Minority stress is a mirror that reflects the society in which we live. For Romani women, this stress is a chronic response to systemic racism, structural discrimination, patriarchy, and classism. We must stop asking individuals to ‘cope better’ and start dismantling the structures that cause the harm in the first place. Whether you’re reading this from a university, NGO, media platform, policymaking, or donor desk, ask yourself: Are you willing to listen, learn, and share your power and resources for real?

From grassroots organizing and advocacy to education and storytelling, Romani women are active agents of change, reclaiming space, reshaping narratives, and building alliances. Romani feminist thinkers emphasize an intersectional approach, recognizing that gender, race, class, religion, ability, sexual orientation, and other identities do not operate in silos. Romani feminist movements demand justice, access, and mental health awareness in its fullest sense, not just for women, not just for Roma, but for those at the margins of all categories.

Want to get involved?

If you are willing to listen, learn, and genuinely share your power and resources, then here are eleven ideas you can put into practice.

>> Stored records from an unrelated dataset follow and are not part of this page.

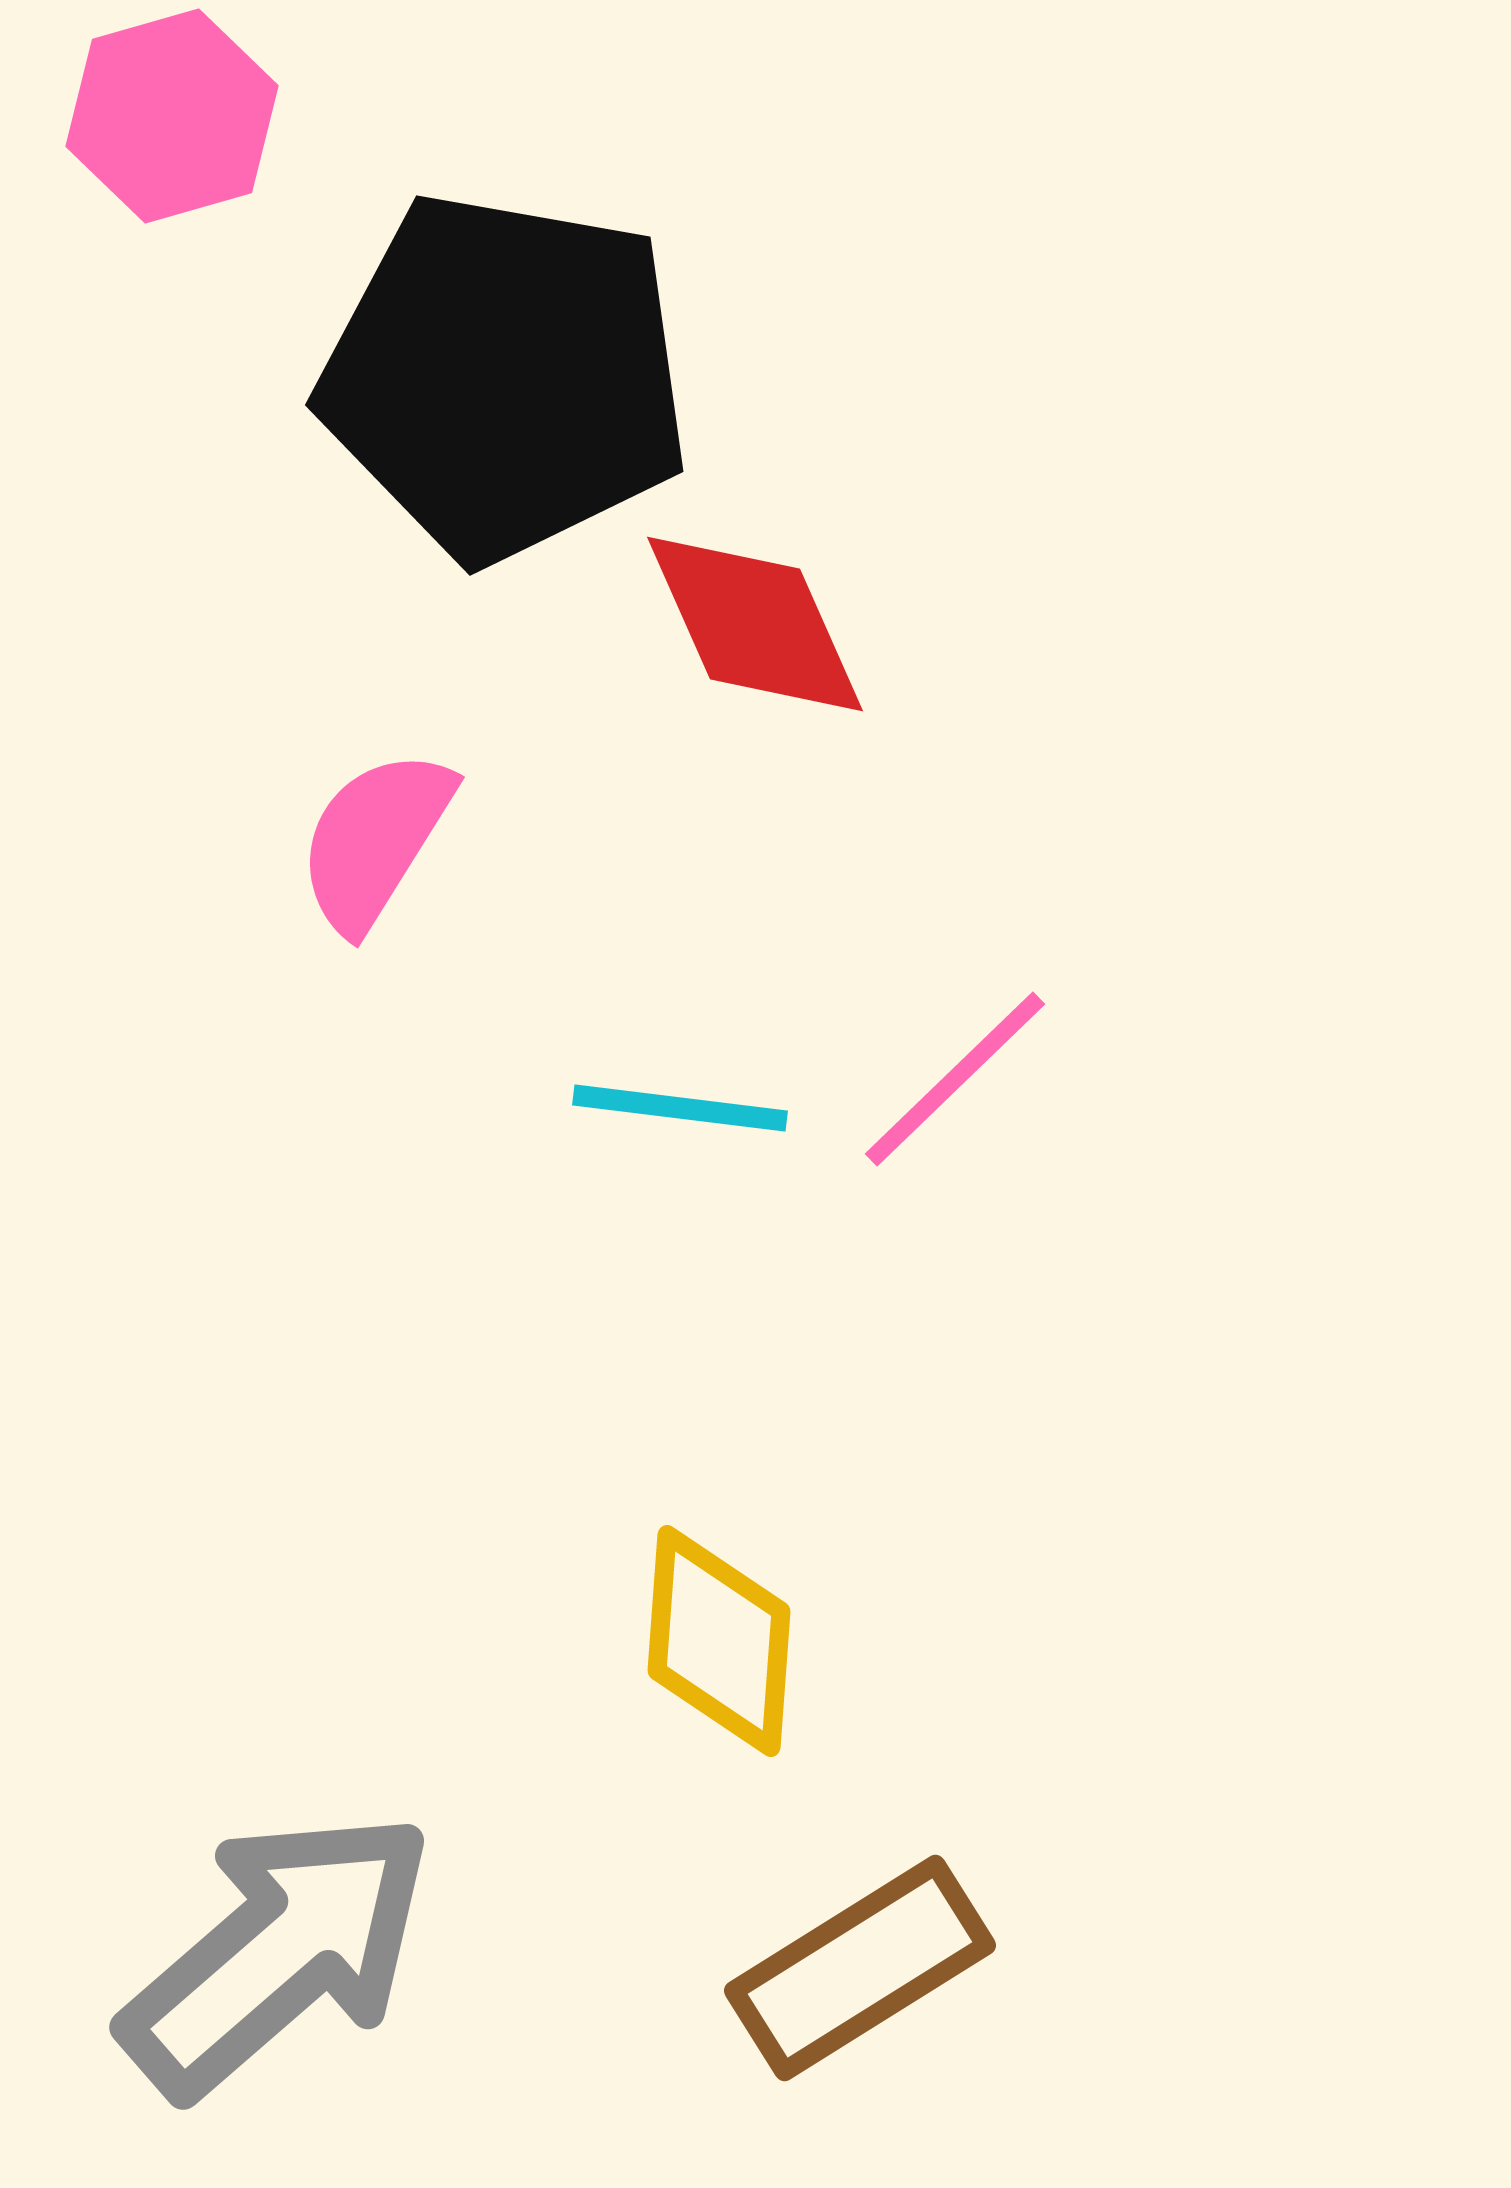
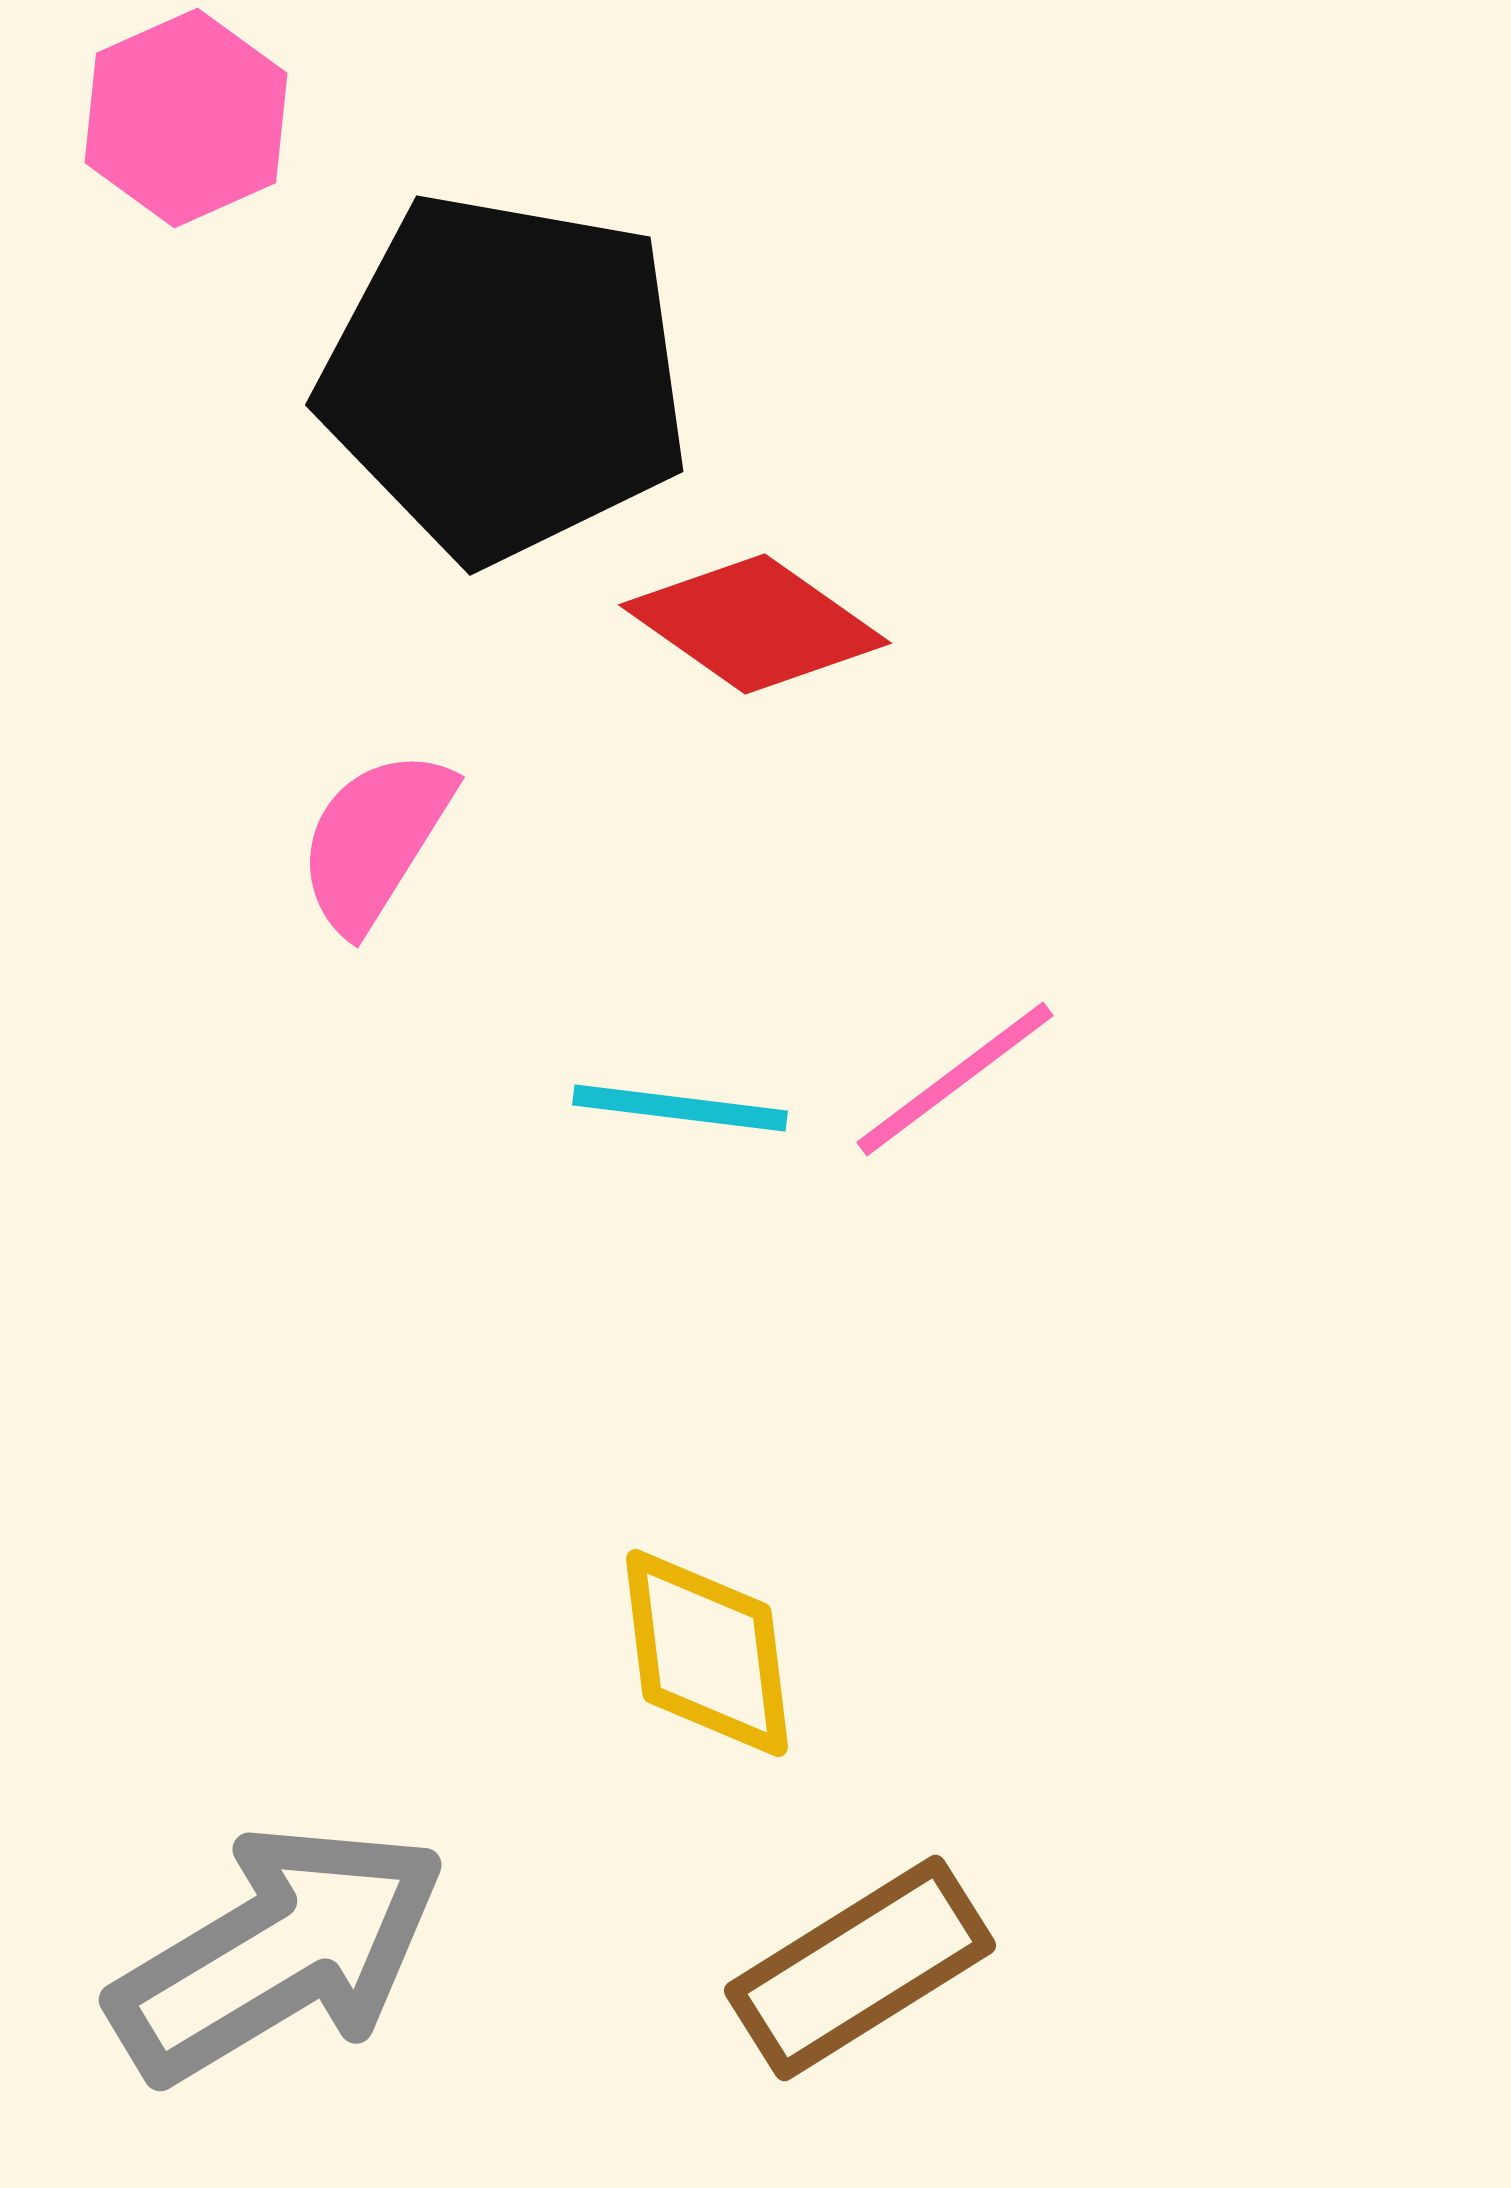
pink hexagon: moved 14 px right, 2 px down; rotated 8 degrees counterclockwise
red diamond: rotated 31 degrees counterclockwise
pink line: rotated 7 degrees clockwise
yellow diamond: moved 12 px left, 12 px down; rotated 11 degrees counterclockwise
gray arrow: rotated 10 degrees clockwise
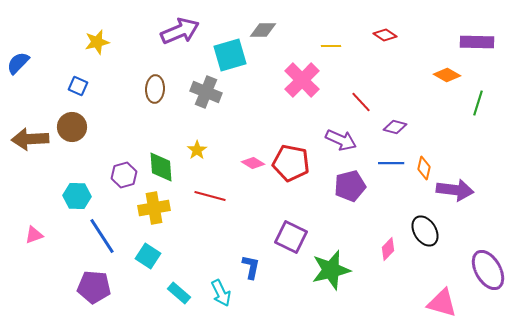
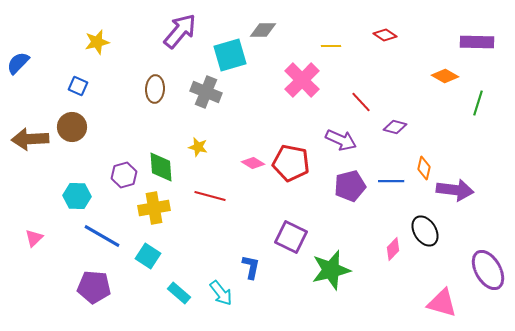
purple arrow at (180, 31): rotated 27 degrees counterclockwise
orange diamond at (447, 75): moved 2 px left, 1 px down
yellow star at (197, 150): moved 1 px right, 3 px up; rotated 24 degrees counterclockwise
blue line at (391, 163): moved 18 px down
pink triangle at (34, 235): moved 3 px down; rotated 24 degrees counterclockwise
blue line at (102, 236): rotated 27 degrees counterclockwise
pink diamond at (388, 249): moved 5 px right
cyan arrow at (221, 293): rotated 12 degrees counterclockwise
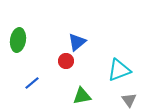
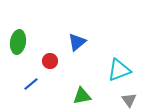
green ellipse: moved 2 px down
red circle: moved 16 px left
blue line: moved 1 px left, 1 px down
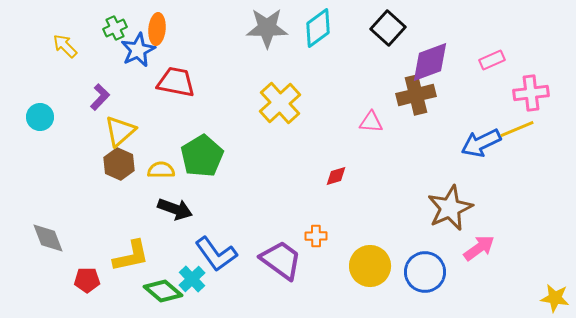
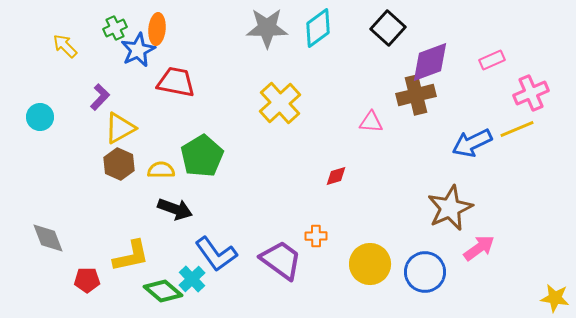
pink cross: rotated 16 degrees counterclockwise
yellow triangle: moved 3 px up; rotated 12 degrees clockwise
blue arrow: moved 9 px left
yellow circle: moved 2 px up
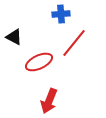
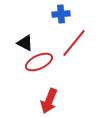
black triangle: moved 11 px right, 6 px down
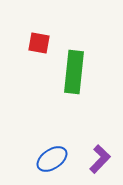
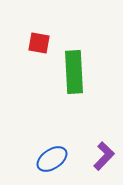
green rectangle: rotated 9 degrees counterclockwise
purple L-shape: moved 4 px right, 3 px up
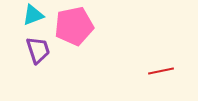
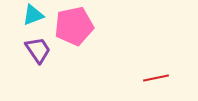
purple trapezoid: rotated 16 degrees counterclockwise
red line: moved 5 px left, 7 px down
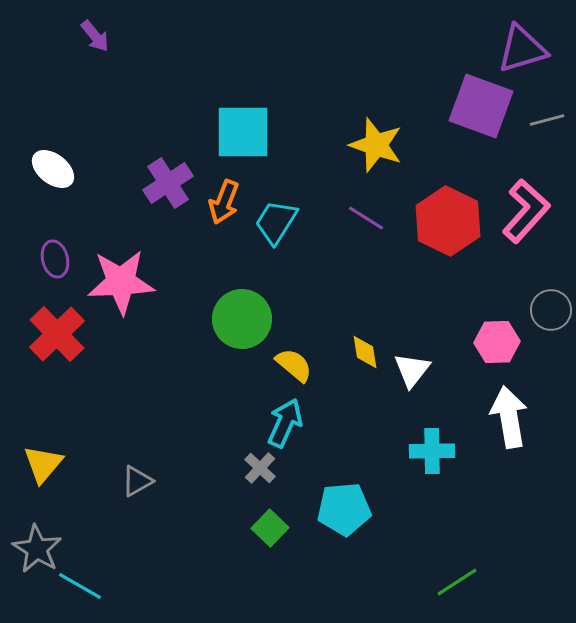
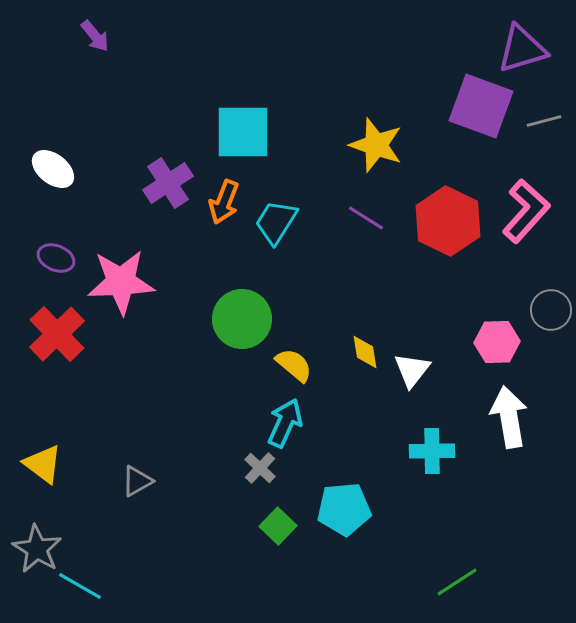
gray line: moved 3 px left, 1 px down
purple ellipse: moved 1 px right, 1 px up; rotated 54 degrees counterclockwise
yellow triangle: rotated 33 degrees counterclockwise
green square: moved 8 px right, 2 px up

1. Follow and support Romani feminist voices, art, and collectives.
2. Include Romani women in decision-making processes.
3. Talk about mental health, not as a privilege, but as a right.
4. Challenge racism even in ‘progressive’ spaces.
5. Do not reduce Roma to victims or problems.
6. Embed an intersectional approach in every policy, program, and strategy.
7. Listen to Romani women and ask them about their perspectives and needs.
8. Build coalitions across feminist, anti-racist, LGBTQI+, and disability movements and organizations.
9. Develop partnerships instead of tokenism and a top-down approach.
10. Share power, resources, and social capital.
11. Hold people accountable and uphold the human rights of Romani people.